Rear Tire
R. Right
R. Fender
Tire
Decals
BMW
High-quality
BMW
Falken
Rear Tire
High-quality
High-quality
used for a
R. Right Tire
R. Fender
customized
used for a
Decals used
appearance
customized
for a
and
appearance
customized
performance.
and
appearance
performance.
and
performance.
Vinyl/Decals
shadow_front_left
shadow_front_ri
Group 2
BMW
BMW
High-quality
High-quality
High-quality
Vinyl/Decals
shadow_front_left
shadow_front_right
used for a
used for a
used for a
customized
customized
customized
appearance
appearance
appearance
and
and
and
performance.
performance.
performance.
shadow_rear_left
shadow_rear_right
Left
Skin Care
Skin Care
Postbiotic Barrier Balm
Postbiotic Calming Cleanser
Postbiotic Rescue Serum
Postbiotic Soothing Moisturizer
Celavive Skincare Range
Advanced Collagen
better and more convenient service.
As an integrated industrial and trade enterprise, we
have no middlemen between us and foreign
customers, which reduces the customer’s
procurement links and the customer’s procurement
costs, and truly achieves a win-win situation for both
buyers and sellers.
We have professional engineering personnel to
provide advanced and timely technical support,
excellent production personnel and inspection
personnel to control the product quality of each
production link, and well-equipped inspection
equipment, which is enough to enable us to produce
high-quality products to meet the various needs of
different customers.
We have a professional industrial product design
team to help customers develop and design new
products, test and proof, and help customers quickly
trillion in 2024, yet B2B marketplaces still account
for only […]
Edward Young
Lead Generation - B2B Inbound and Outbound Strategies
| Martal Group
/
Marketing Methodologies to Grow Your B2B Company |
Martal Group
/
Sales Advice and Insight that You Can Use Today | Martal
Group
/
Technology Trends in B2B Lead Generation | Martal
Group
-------------------------
• [Task objective]
Rewrite the rows above so that every "Postbiotic" becomes "Probiotic", with nothing else changed.

• [Solved exercise]
Rear Tire
R. Right
R. Fender
Tire
Decals
BMW
High-quality
BMW
Falken
Rear Tire
High-quality
High-quality
used for a
R. Right Tire
R. Fender
customized
used for a
Decals used
appearance
customized
for a
and
appearance
customized
performance.
and
appearance
performance.
and
performance.
Vinyl/Decals
shadow_front_left
shadow_front_ri
Group 2
BMW
BMW
High-quality
High-quality
High-quality
Vinyl/Decals
shadow_front_left
shadow_front_right
used for a
used for a
used for a
customized
customized
customized
appearance
appearance
appearance
and
and
and
performance.
performance.
performance.
shadow_rear_left
shadow_rear_right
Left
Skin Care
Skin Care
Probiotic Barrier Balm
Probiotic Calming Cleanser
Probiotic Rescue Serum
Probiotic Soothing Moisturizer
Celavive Skincare Range
Advanced Collagen
better and more convenient service.
As an integrated industrial and trade enterprise, we
have no middlemen between us and foreign
customers, which reduces the customer’s
procurement links and the customer’s procurement
costs, and truly achieves a win-win situation for both
buyers and sellers.
We have professional engineering personnel to
provide advanced and timely technical support,
excellent production personnel and inspection
personnel to control the product quality of each
production link, and well-equipped inspection
equipment, which is enough to enable us to produce
high-quality products to meet the various needs of
different customers.
We have a professional industrial product design
team to help customers develop and design new
products, test and proof, and help customers quickly
trillion in 2024, yet B2B marketplaces still account
for only […]
Edward Young
Lead Generation - B2B Inbound and Outbound Strategies
| Martal Group
/
Marketing Methodologies to Grow Your B2B Company |
Martal Group
/
Sales Advice and Insight that You Can Use Today | Martal
Group
/
Technology Trends in B2B Lead Generation | Martal
Group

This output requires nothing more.